Земля Гай | страница 16



Дома пришлось переодеться в сухое, чтобы не продуло. Бабка сняла исподнее: мокрую от пота сорочку, панталоны, подумав, сменила и влажные трусы. Снова влезла в платье, кофту… Развесила волглое в коридоре — не на улице же в такую сырость вешать. Разлила молоко по банкам через марлю — излишки она продавала Федьке Панасенку, местному фермеру, жившему через дом, — поставила чайник на электрическую плитку.

Кухни как таковой не было: дровяная плита, электроплитка с чайником и умывальник занимали угол горницы. Михайловна сидела на кровати, ждала чайник и лениво отмахивалась от мух — молоко пахло на всю комнату чужим животным телом, чем–то сладким. Со стороны казалось, бабка продолжала спать, не закрывая глаз. За окном было тихо–тихо. Как будто во всем поселке все продолжали спать. В голове гудело. Наверное, давление подскочило.

Михайловна немного отдышалась, пришла в себя. Оглядела комнату: скамейки аккуратно застелены домоткаными половичками, обеденный стол чист, все на своих местах. Взгляд остановился на портрете Ленина в лепной, но старой потрескавшейся раме.

«Опять террористки Ленина загадили!» — и суетливо подскочила с кровати.

Она подбежала к портрету, поплевала на пальцы и принялась оттирать стекло, бубня страшные ругательства в адрес мух.

Засвистел чайник, и, перекрикивая его, Михайловна позвала:

— Кузьминична–а–а!

Жизнь перетасовывает людей, как карты в колоде. Это только кажется, что каждый сам себе выбирает друзей. По образу и подобию или по принципу дополнения.
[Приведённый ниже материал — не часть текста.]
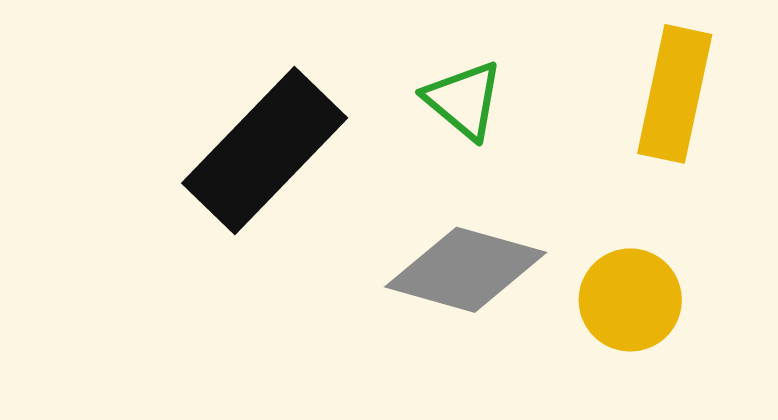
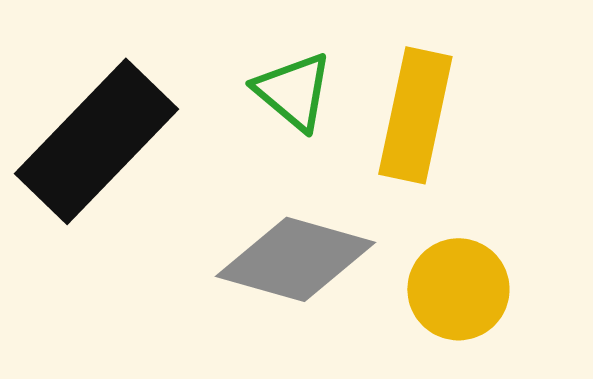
yellow rectangle: (675, 94) -> (415, 115), moved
В молодости еще рыпаешься, дергаешься, сходишься–расходишься, примеряешь людей на себя, притираешься. А потом молодость проходит, и однажды понимаешь, что все: карты розданы и надо играть по предложенным правилам, а достался тебе король или шестерка — никого не волнует. Михайловна и Кузьминична, прожив в одном поселке несколько десятков лет, старательно не замечали друг друга. А ведь — гляди ж ты, как жизнь круто замесила это тесто! — живут уже не один год вместе.

Еще в начале семидесятых Михайловна с мужем Ильей — пусть бездетные, но передовики производства, квалифицированные кадры, коммунисты — получили квартиру в первом же благоустроенном доме, построенном зверосовхозом. В восемьдесят четвертом скончался ее Илюша, в восемьдесят шестом — зверосовхоз. Дома скинули сначала на возродившийся из пепла леспромхоз, потом — с его очередной кончиной — на районную администрацию. В середине девяностых, после вскрытия проржавевших, износившихся вен теплосетей, оказалось, что жилищно–коммунальное хозяйство поселка уже давно умерло, и дома эти — когда–то нарядные белые корабли с флагами детских распашонок, того и гляди снимутся с места и перенесут своих жителей прямиком в светлое будущее, — стояли теперь серые, страшные, с вывалившимися потрохами коммуникаций. Отсюда бежали кто куда: в Койвусельгу, в город или хотя бы в бараки. Вот и Михайловна сбежала. Вопрос в другом — почему она сбежала к Кузьминичне?